PUBLISHED : Tuesday, 05 June, 2007, 12:00am
UPDATED : Tuesday, 05 June, 2007, 12:00am

Lawmaker receives threatening letter and paper cutter in mail

Lawmaker Lau Kong-wah, a vice-chairman of the Democratic Alliance for the Betterment and Progress of Hong Kong, warned that Hong Kong would not tolerate violence after he received a threatening letter and a paper cutter in the mail yesterday. The one-page letter, hand-written in Chinese, contained what he described as 'very violent' words. He said the letter was addressed to him personally and was not related to the party. He refused to disclose details. Mr Lau said it was the first time he had received such a letter and that he had reported the case to the police. Mr Lau's office at Chung On Estate in Ma On Shan was the target of an arson attack late last month. He did not know if the two incidents were linked. Police have classified the case as criminal intimidation.
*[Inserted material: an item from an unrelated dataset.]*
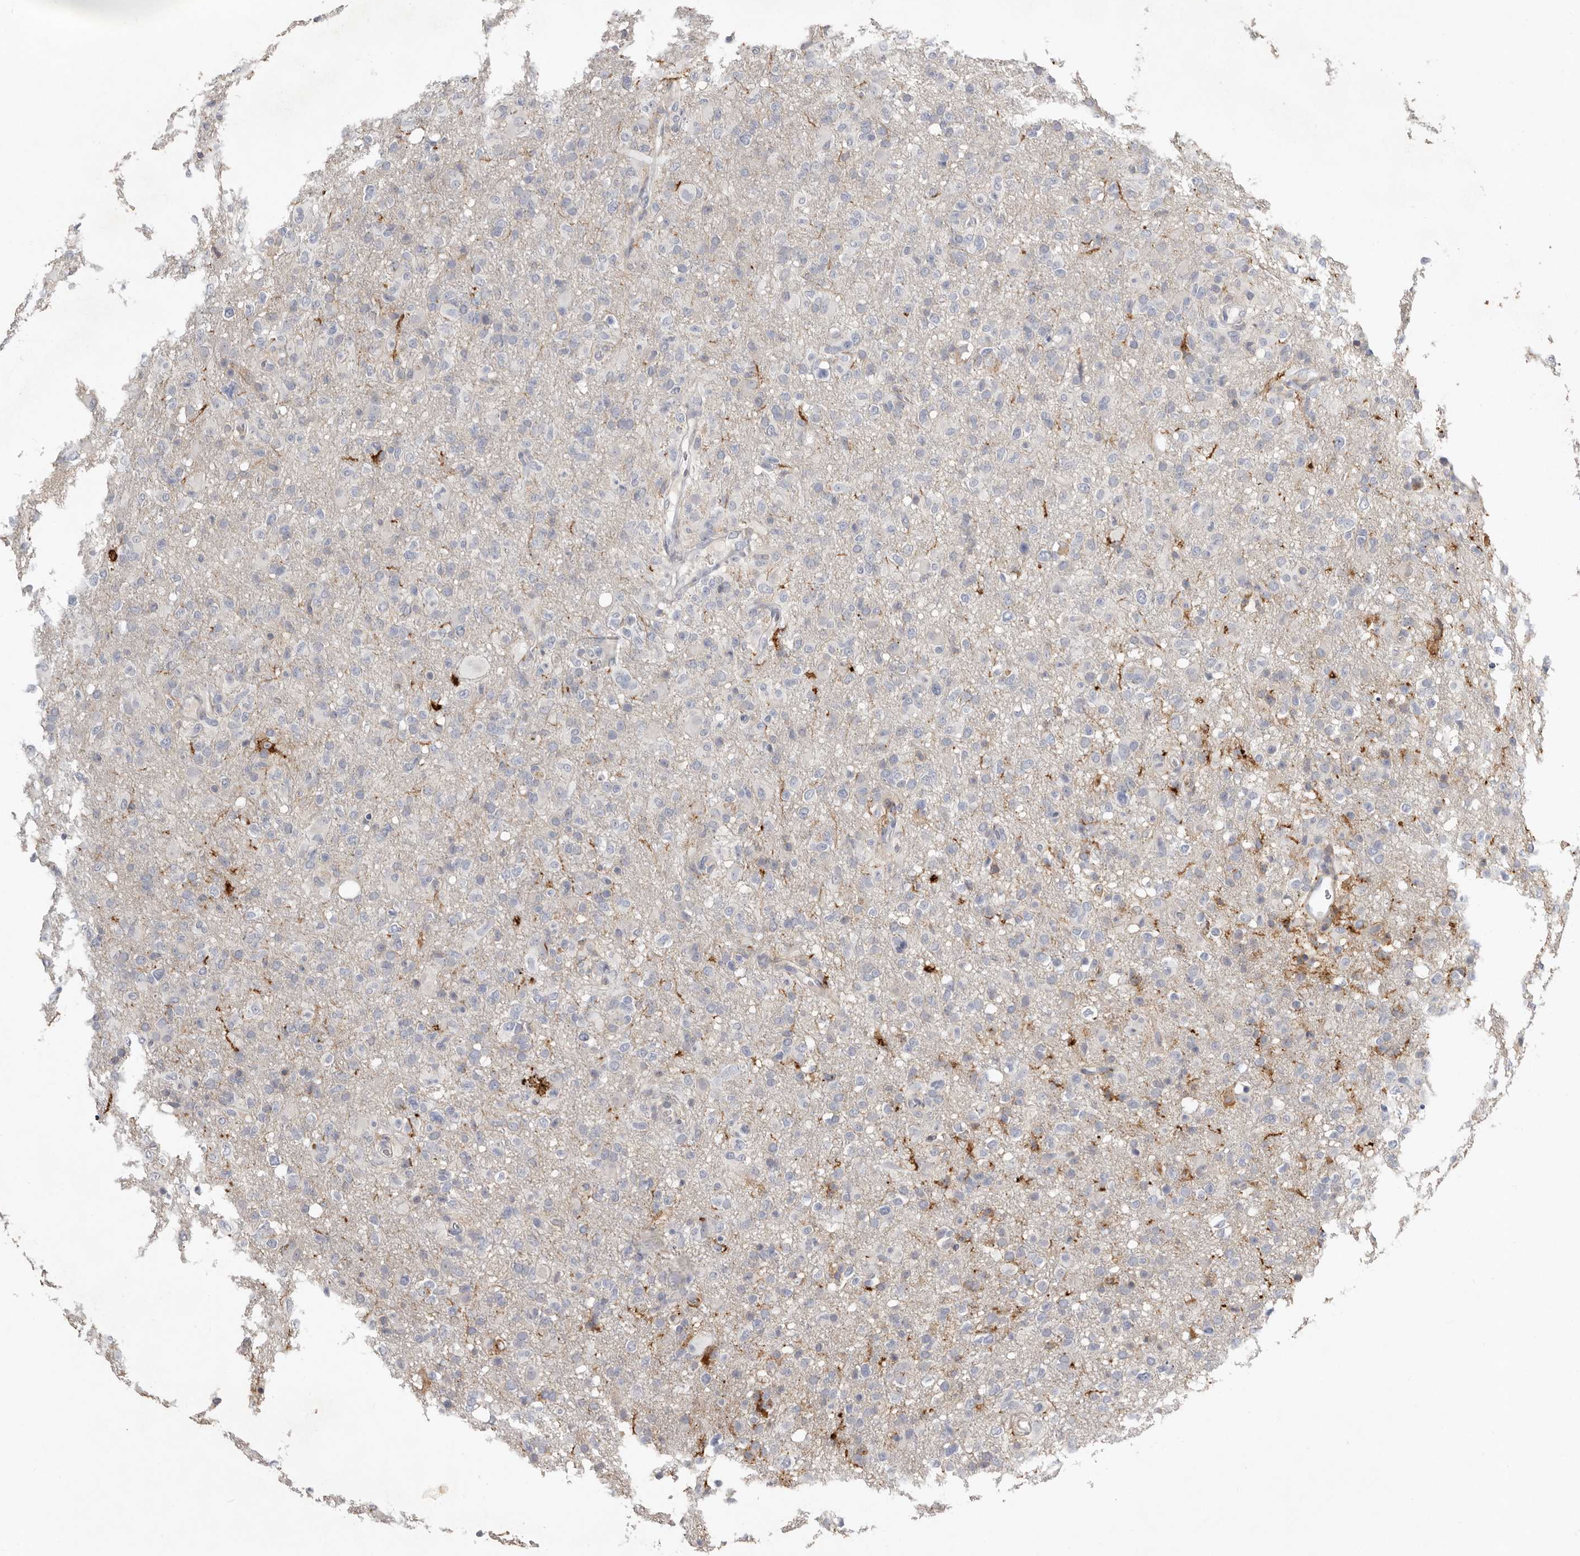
{"staining": {"intensity": "negative", "quantity": "none", "location": "none"}, "tissue": "glioma", "cell_type": "Tumor cells", "image_type": "cancer", "snomed": [{"axis": "morphology", "description": "Glioma, malignant, High grade"}, {"axis": "topography", "description": "Brain"}], "caption": "This is a photomicrograph of IHC staining of glioma, which shows no staining in tumor cells.", "gene": "KIF26B", "patient": {"sex": "female", "age": 57}}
Commission to look at hi-tech

The Commission on Strategic Development's executive committee will discuss whether Hong Kong needs to build up its own hi-tech industries. In a paper to be discussed at the committee's meeting on June 14, members have been invited to give comments on issues concerning the capability of the city to develop hi-tech industries. The introduction of incentives to stimulate investment in research and development will also be discussed.
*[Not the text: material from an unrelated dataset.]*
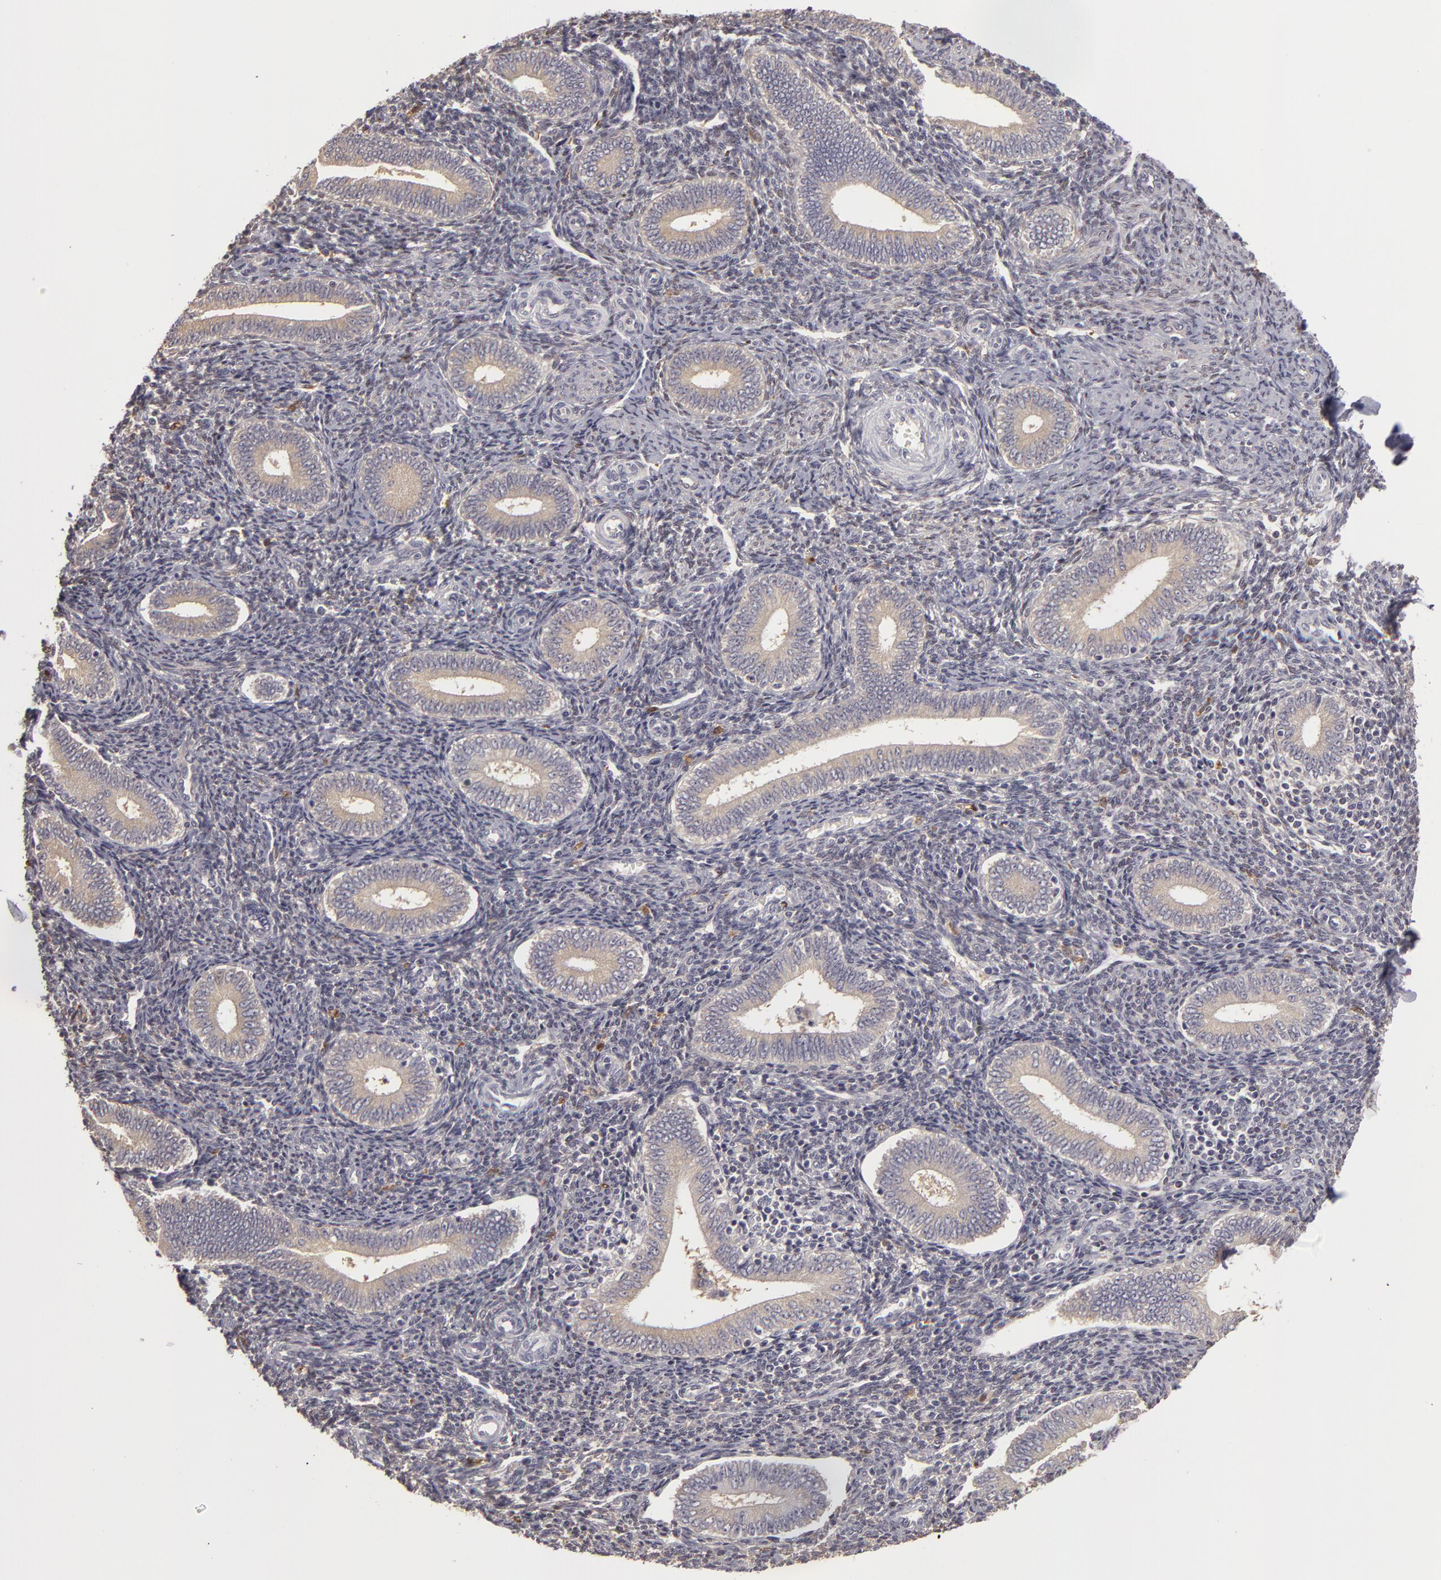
{"staining": {"intensity": "negative", "quantity": "none", "location": "none"}, "tissue": "endometrium", "cell_type": "Cells in endometrial stroma", "image_type": "normal", "snomed": [{"axis": "morphology", "description": "Normal tissue, NOS"}, {"axis": "topography", "description": "Endometrium"}], "caption": "The immunohistochemistry histopathology image has no significant positivity in cells in endometrial stroma of endometrium.", "gene": "GNPDA1", "patient": {"sex": "female", "age": 35}}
EC fisheries commissioner in HK

Visiting European Commissioner for Fisheries and Maritime Affairs Joe Borg has met health and environment ministers and the marine department chief to discuss bilateral relations. Mr Borg also addressed meetings of the Baltic and International Maritime Council.

Conference hosts chief justices

Twenty-nine chief justices from jurisdictions throughout the region are attending the 12th Conference of Chief Justices of Asia and the Pacific, being held in the city for the first time. Chief Justice Andrew Li Kwok-nang, in his opening remarks, said the principle of 'one country, two systems' had been successful and the city's common law system had continued to thrive over the past 10 years. The biennial conference, which was first held in 1985, will run until Thursday.